CBS News broke a huge story on Sunday's Face the Nation concerning the Supreme Court's Thursday ruling on ObamaCare.
According to Jan Crawford, CBS legal and political correspondent, Chief Justice John Roberts was initially going to strike down the individual mandate requiring citizens to buy health insurance, but changed his mind over the objections of the conservatives on the Court (video follows with transcript):
NORAH O’DONNELL, SUBSTITUTE HOST: We're going to start first with Jan because you've done some reporting. The big question was why did Chief Justice John Roberts do what he did? And you've learned some new details right?

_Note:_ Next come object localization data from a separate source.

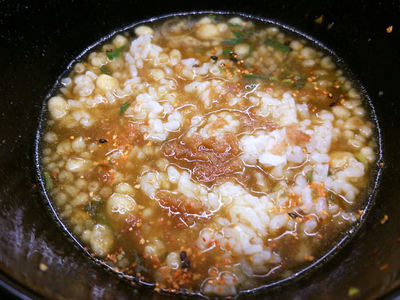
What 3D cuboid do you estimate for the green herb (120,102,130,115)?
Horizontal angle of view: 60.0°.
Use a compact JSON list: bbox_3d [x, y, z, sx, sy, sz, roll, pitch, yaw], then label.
[{"bbox_3d":[-0.039,-0.022,0.183,0.003,0.002,0.009,20,59,13],"label":"green herb"}]

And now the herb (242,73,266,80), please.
[{"bbox_3d":[0.031,-0.041,0.195,0.014,0.002,0.004,14,58,10],"label":"herb"}]

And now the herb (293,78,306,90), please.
[{"bbox_3d":[0.055,-0.036,0.191,0.008,0.002,0.005,-24,59,-14],"label":"herb"}]

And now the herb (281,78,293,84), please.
[{"bbox_3d":[0.048,-0.038,0.193,0.008,0.002,0.003,-10,57,-5],"label":"herb"}]

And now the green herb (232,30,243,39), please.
[{"bbox_3d":[0.023,-0.071,0.215,0.004,0.002,0.009,-36,63,-21],"label":"green herb"}]

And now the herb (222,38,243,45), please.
[{"bbox_3d":[0.020,-0.066,0.211,0.012,0.002,0.005,-3,57,-1],"label":"herb"}]

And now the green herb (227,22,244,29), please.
[{"bbox_3d":[0.022,-0.078,0.220,0.012,0.002,0.004,15,58,10],"label":"green herb"}]

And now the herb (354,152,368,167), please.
[{"bbox_3d":[0.076,0.005,0.164,0.003,0.002,0.009,-24,60,-14],"label":"herb"}]

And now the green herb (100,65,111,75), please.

JAN CRAWFORD, CBS LEGAL AND POLITICAL CORRESPONDENT: Well, that's right. What was striking about this decision was that it was the conservative Chief Justice that was providing that decisive fifth vote, joining the liberals to uphold the President’s signature achievement. And Norah that was something that no one would have expected back in 2005 when President George W. Bush put him on the Supreme Court, and that was something that not even the conservative justices expected back in March when the Court heard arguments in this case.
I am told by two sources with specific knowledge of the Court's deliberations that Roberts initially sided with the conservatives in this case and was prepared to strike down the heart of this law, the so-called individual mandate, of course, that requires all Americans to buy insurance or pay a penalty. But Roberts, I'm told by my sources, changed his views deciding to instead join with the liberals.
And he withstood-- I'm told by my sources -- a month-long desperate campaign by the conservative justices to bring him back to the fold, and that campaign was led, ironically, by Justice Anthony Kennedy. And why that's ironic is because it was Justice Kennedy that conservatives feared would be the one most likely to defect. But their effort, of course, was unsuccessful. Roberts did not budge. The conservatives wrote that astonishing joint dissent united in opposition, and Roberts wrote the majority opinion with the four liberals to uphold the President's signature achievement.
O’DONNELL: Has this there been anything like this on the Court before? I mean, that's extraordinary that the Chief Justice, according to your report about a month ago decided to do this and then was lobbied unsuccessfully.
CRAWFORD: Yes, that has happened before, and often in high-profile, controversial cases including Justice Kennedy who's changed his views in a very high-profile case involving a woman's rights on abortion back in 1992. And justices do change their mind. There is precedent for that. One justice told me that surprisingly enough it happens about once a term. But in the case of this magnitude with so much on the line, conservatives believed they had Roberts’ vote in this case, and there's quite a lot of anger within the hallways of the Supreme Court right now.